The Posada Connection

Around the year 1995, Chavez Abarca met Posada at the Moldtrock car workshop owned by Jose Ramon San Feliu in El Salvador. San Feliu was close to Posada Carriles, and just like his father, Ramon San Feliu Mayoral, he had close links to the Salvadoran rightwing party ARENA.

In that first meeting, Posada proposed to bring explosives into Cuba, but later “he showed me everything, how to make a bomb”, confessed Chavez Abarca. “He took care of tickets, the accommodation, everything. I only had to give him my passport”, he said, adding, “he told me to stuff the explosives in a pair of boots”. “He paid $2,000 for every bomb blast”, said Chavez Abarca. The Salvadoran set up three but only one of them exploded. Still, the devastation at the Hotel Melia Cohiba nightclub earned him congratulations from Posada. “They wanted Cuba to be included in the list of countries ‘dangerous’ for tourists”.

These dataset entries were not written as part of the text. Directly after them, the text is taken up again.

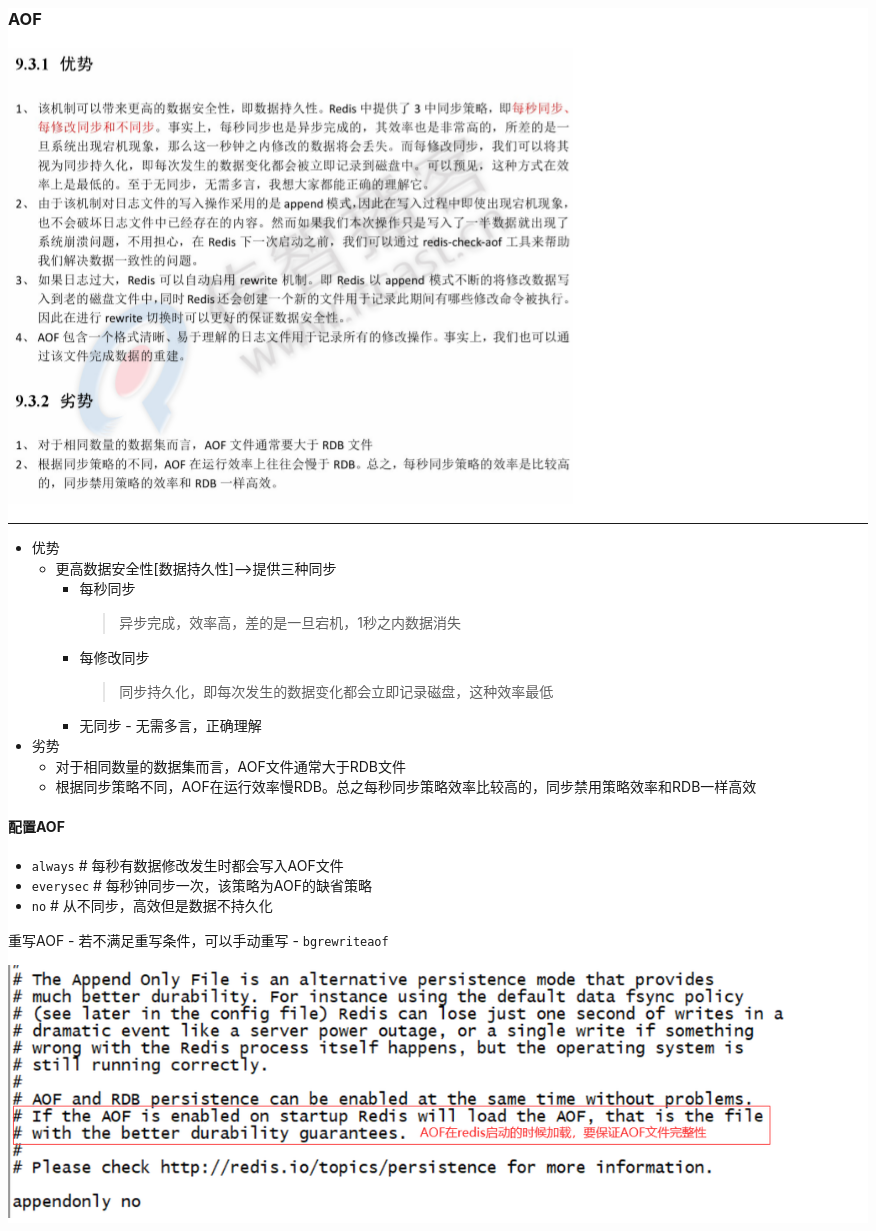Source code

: ### AOF

![15](img/15.png)

---

* 优势
  * 更高数据安全性[数据持久性]-->提供三种同步
    * 每秒同步
        >  异步完成，效率高，差的是一旦宕机，1秒之内数据消失
    * 每修改同步  
        > 同步持久化，即每次发生的数据变化都会立即记录磁盘，这种效率最低  
    * 无同步 - 无需多言，正确理解
* 劣势
  * 对于相同数量的数据集而言，AOF文件通常大于RDB文件
  * 根据同步策略不同，AOF在运行效率慢RDB。总之每秒同步策略效率比较高的，同步禁用策略效率和RDB一样高效

#### 配置AOF

* `always`    # 每秒有数据修改发生时都会写入AOF文件
* `everysec`  # 每秒钟同步一次，该策略为AOF的缺省策略
* `no`        # 从不同步，高效但是数据不持久化

重写AOF - 若不满足重写条件，可以手动重写 - `bgrewriteaof`

![16](img/16.png)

“I don’t have good memories of Posada”, he admitted, “He treats people as if they were expendable objects”.

Subversion and Terrorism

The story is well known: a young Italian tourist, Fabio Di Celmo, lost his life and various people were wounded during that wave of terrorism.  The victory of the Cuban Revolution on January 1, 1959, drove US hegemony in Latin American to a crisis.

It’s no secret that after the fiasco of Bay of Pigs, in April 1961, the White House was forced to deal with a new reality: the Island could not be crushed through domestic or external coups d’etats backed by propaganda campaigns.

So Washington fostered intelligence operations against Cuba, establishing rings of agents to carry out espionage, terrorism, sabotage and subversive propaganda and to systematically develop smear campaigns to discredit Cuba’s policies. They also tried to create social and economic conditions in the country conducive to a counterrevolutionary political climate.

The United States then tried to isolate the Cuban Revolution diplomatically through an instrument of economic warfare aimed to thwart social development: the blockade. Washington helped fabricate, through covert means, groups of so-called “dissidents” to provide the image of a domestic political opposition as an alternative to the revolution before international public opinion.

A number of terrorist groups sponsored by the CIA have played a key role in this dirty war against Cuba since 1959. Many tried to assassinate Fidel Castro, hundreds of times, but their every plan has been dismantled and defeated.